Simply put, a convex combination is a linear combination of different points or quantities in which the coefficients of the linear combinations add up to one. More concretely,
\[\alpha_1 x_1 + \alpha_2 x_2 + \cdots + \alpha_n x_n, \ \sum_{i = 1}^n \alpha_i = 1 \tag{10}\]We can also imagine that $\alpha$ and $x$ are each $n$-dimensional vectors, and that a convex combination is simply a dot product of these two vectors given that the elements of $\alpha$ sum up to one.

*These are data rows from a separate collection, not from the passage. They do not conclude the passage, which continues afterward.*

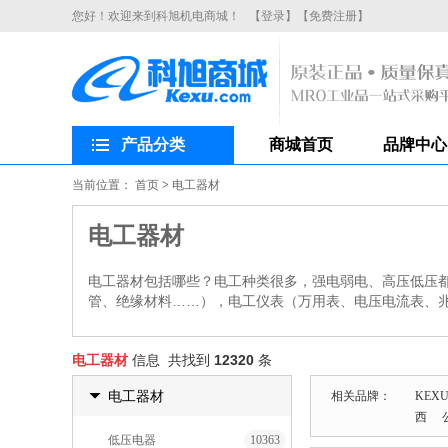
您好！欢迎来到科旭机电商城！
【登录】
【免费注册】
产品分类
商城首页
品牌中心
当前位置：
首页
>
电工器材
电工器材
电工器材包括哪些？电工种类很多，强电弱电、高压低压
管、绝缘材料……），电工仪表（万用表、电压电流表、
电工器材
信息 共找到
12320
条
电工器材
相关品牌：
KEX
西
低压电器
10363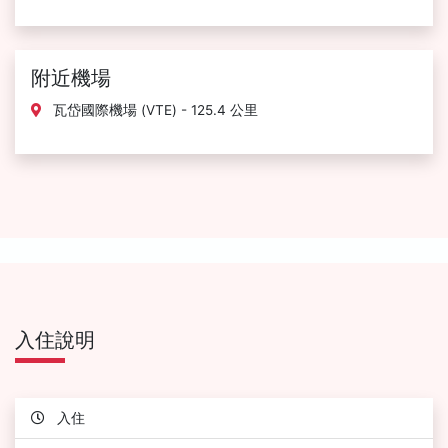
附近機場
瓦岱國際機場 (VTE) - 125.4 公里
入住說明
入住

Why did I suddenly bring up convex combinations out of no where? Well, it turns out that the result in (9) in fact an instance of a convex combination of two points satisfying the form
\[\alpha x + (1 - \alpha)y \tag{11}\]Indeed, it is not difficult to see that the coefficient of $\bar{x}$ and $\mu$ add up to 1, which is precisely the condition for a linear combination to be considered convex. Now here is the important part: the implication of this observation is that we can consider the MAP estimate of parameter $\theta$ as an interpolation, or more simply, some weighted average between $\bar{x}$ and $\mu$. This interpretation also aligns with the whole notion of Bayesian inference: our knowledge of the parameter is partially defined by the prior, but updated as more data is introduced. And as we obtain larger quantities of data, the relative importance of the prior distribution starts to diminish. Imagine that we have an infinite number of data points. Then, $\theta_{MAP}$ will soley be determined by the likelihood function, as the weight ascribed to the prior will decrease to zero. In other words,
\[\lim_{n \to \infty} \frac{n}{n + \sigma^2} = 1 \\ \lim_{n \to \infty} \frac{\sigma^2}{n + \sigma^2} = 0 \tag{12}\]Conversely, we can imagine how having no data points at all would cause the weight values to shift in favor of the prior such that no importance is ascribed to the MLE estimate of the parameter.
Conclusion
In this short article, we reviewed the concept of maximum a posteriori and developed a useful intuition about its result from the perspective of convex combinations. Maximum a posteriori, alongside its close relative maximum likelihood estimation, is an interesting topic that deserives our attention. Hopefully through this post, you gained a better understanding of what the result of an MAP estimation actually means from a Bayesian point of view: a weighted average between the prior mean and the MLE estimate, where the weight is determined by the number of data points at our disposal. Also, I just thought that the name “convex conbinations” is pretty cool. The fancier the name, the more desire to learn—it is a natural human instinct indeed.
I hope you enjoyed reading this article. In the next post, we will continue our discussion by exploring the concept of conjugate priors, which is something that we have always assumed as true and glossed over, yet is arguably what remains at the very core of Bayesian analysis.